Provided data:
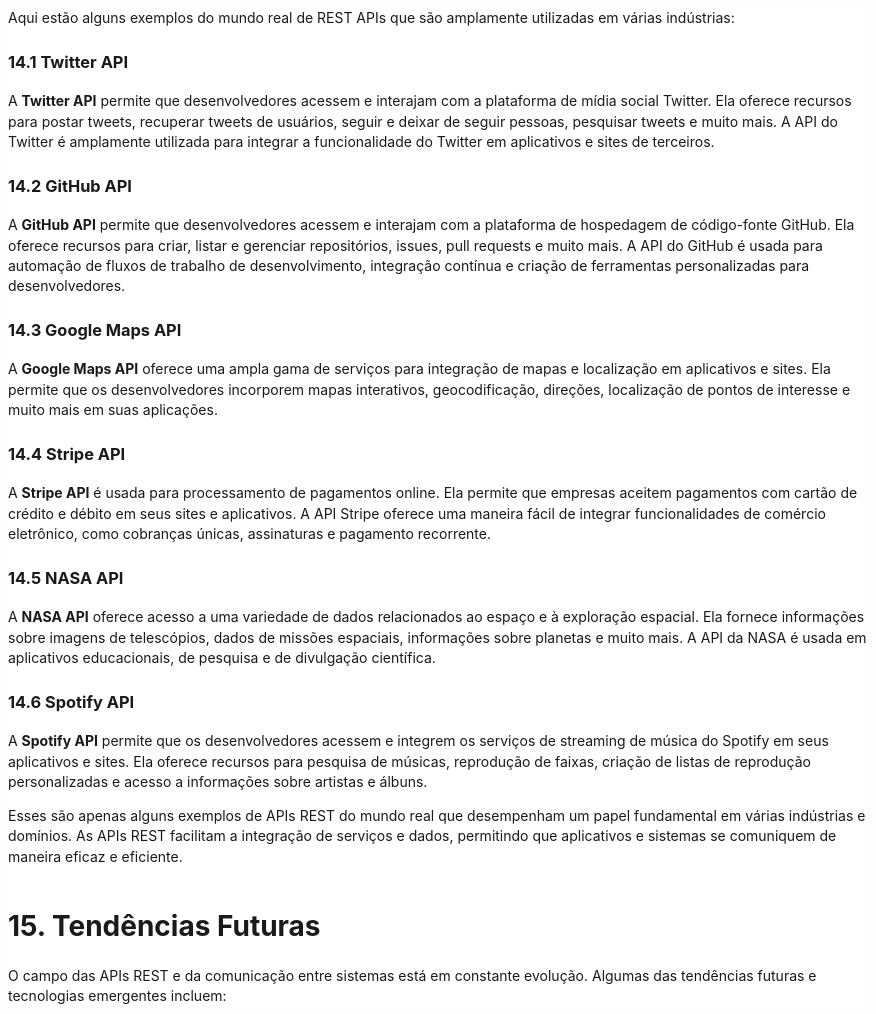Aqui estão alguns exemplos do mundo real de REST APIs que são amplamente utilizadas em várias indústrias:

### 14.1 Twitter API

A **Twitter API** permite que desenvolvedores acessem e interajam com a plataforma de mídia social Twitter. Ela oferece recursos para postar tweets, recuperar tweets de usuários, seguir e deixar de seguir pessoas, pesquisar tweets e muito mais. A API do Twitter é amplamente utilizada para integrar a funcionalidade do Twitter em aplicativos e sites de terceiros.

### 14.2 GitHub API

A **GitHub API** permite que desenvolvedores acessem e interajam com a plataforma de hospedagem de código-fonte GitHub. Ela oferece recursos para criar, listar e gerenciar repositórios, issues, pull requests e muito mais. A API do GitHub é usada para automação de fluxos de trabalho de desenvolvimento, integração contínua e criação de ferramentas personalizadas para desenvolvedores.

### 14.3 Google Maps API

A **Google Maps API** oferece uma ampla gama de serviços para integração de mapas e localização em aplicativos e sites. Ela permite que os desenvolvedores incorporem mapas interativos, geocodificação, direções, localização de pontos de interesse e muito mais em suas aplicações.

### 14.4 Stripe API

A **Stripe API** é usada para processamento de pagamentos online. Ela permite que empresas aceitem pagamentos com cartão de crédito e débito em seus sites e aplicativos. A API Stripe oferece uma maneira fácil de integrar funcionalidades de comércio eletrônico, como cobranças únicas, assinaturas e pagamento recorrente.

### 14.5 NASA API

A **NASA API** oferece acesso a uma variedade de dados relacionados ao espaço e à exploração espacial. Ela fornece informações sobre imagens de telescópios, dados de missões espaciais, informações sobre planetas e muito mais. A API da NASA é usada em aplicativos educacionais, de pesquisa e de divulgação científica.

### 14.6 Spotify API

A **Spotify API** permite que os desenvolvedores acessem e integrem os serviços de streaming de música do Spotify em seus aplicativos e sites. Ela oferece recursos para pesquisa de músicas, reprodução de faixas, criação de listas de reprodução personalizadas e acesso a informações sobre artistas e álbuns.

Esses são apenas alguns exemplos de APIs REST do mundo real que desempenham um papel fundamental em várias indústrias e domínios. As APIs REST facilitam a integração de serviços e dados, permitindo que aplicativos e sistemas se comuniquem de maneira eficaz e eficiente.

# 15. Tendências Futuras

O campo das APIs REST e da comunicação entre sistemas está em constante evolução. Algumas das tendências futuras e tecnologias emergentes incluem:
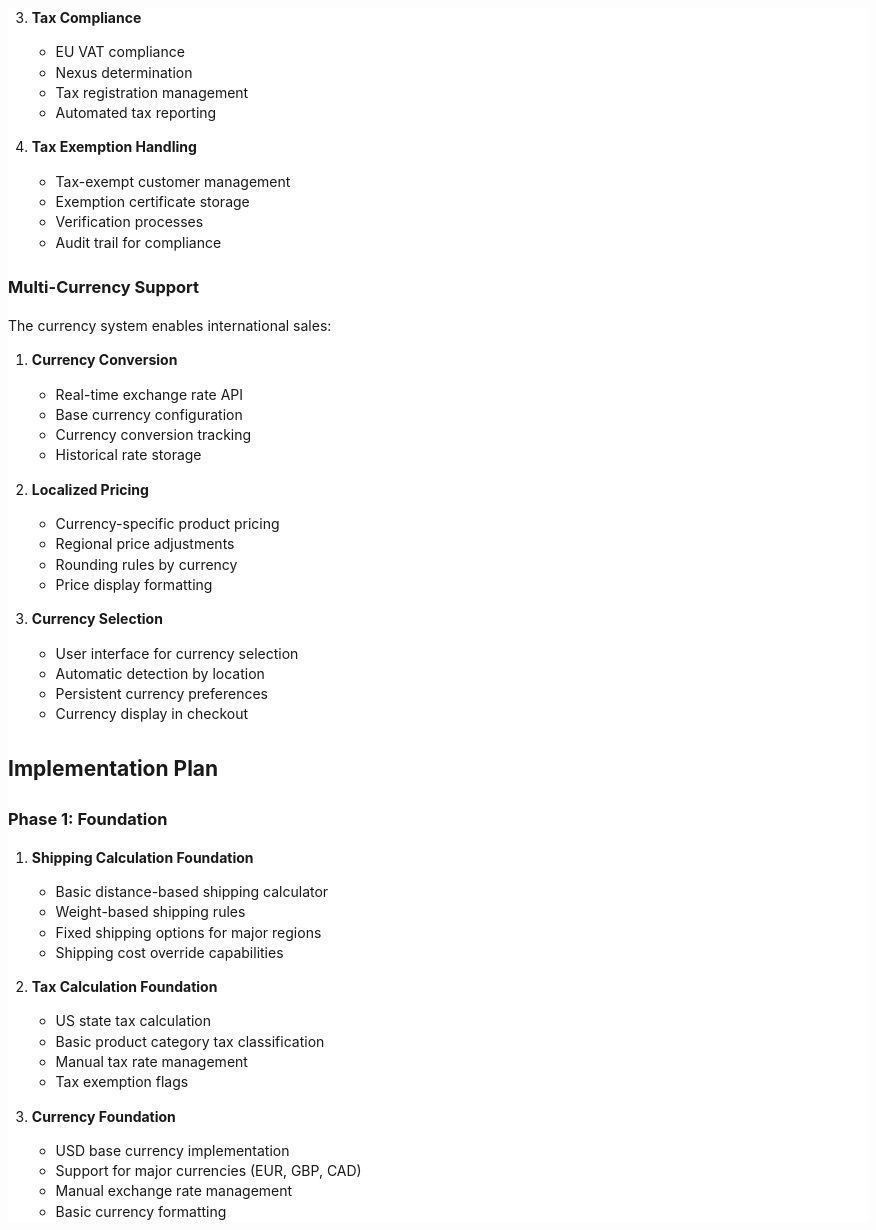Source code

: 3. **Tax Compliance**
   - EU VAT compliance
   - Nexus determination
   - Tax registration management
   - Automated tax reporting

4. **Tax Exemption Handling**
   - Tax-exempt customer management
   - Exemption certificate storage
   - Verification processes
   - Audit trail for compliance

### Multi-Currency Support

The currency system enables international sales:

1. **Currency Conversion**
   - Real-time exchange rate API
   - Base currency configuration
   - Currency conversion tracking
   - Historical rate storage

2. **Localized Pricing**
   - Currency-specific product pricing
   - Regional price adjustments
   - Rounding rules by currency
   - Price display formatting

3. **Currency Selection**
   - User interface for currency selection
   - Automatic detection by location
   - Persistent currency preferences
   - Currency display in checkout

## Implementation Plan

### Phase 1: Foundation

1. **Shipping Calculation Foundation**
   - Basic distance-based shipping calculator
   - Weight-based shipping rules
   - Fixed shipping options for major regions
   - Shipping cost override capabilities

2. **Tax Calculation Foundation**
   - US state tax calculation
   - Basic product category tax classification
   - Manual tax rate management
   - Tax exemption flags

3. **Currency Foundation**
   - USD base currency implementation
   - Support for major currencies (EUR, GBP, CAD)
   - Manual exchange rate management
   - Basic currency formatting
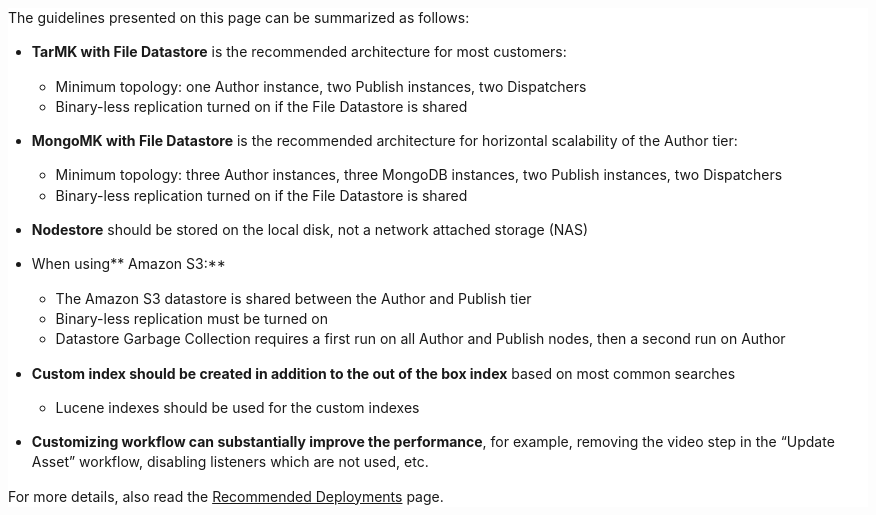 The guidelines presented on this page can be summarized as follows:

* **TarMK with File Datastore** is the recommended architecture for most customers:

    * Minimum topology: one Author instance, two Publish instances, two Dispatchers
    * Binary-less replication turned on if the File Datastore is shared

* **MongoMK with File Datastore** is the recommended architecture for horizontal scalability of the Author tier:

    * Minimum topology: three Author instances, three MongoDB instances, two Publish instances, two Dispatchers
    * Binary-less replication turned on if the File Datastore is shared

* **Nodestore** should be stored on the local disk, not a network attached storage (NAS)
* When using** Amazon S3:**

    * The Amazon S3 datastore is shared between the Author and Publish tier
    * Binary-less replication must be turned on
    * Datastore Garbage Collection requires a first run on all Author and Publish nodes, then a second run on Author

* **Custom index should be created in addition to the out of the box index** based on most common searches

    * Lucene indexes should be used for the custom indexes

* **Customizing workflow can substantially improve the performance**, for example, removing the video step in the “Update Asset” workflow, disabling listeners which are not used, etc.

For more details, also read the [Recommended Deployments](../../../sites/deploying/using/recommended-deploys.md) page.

Work instruction: Switch "desenvolvedores" to "programadores" in the listing lines starting with the line that contains "### 14.1 Twitter API" and going on through the line that contains "A **GitHub API**", changing nothing else. Give back only those lines.

Response area:
### 14.1 Twitter API

A **Twitter API** permite que programadores acessem e interajam com a plataforma de mídia social Twitter. Ela oferece recursos para postar tweets, recuperar tweets de usuários, seguir e deixar de seguir pessoas, pesquisar tweets e muito mais. A API do Twitter é amplamente utilizada para integrar a funcionalidade do Twitter em aplicativos e sites de terceiros.

### 14.2 GitHub API

A **GitHub API** permite que programadores acessem e interajam com a plataforma de hospedagem de código-fonte GitHub. Ela oferece recursos para criar, listar e gerenciar repositórios, issues, pull requests e muito mais. A API do GitHub é usada para automação de fluxos de trabalho de desenvolvimento, integração contínua e criação de ferramentas personalizadas para programadores.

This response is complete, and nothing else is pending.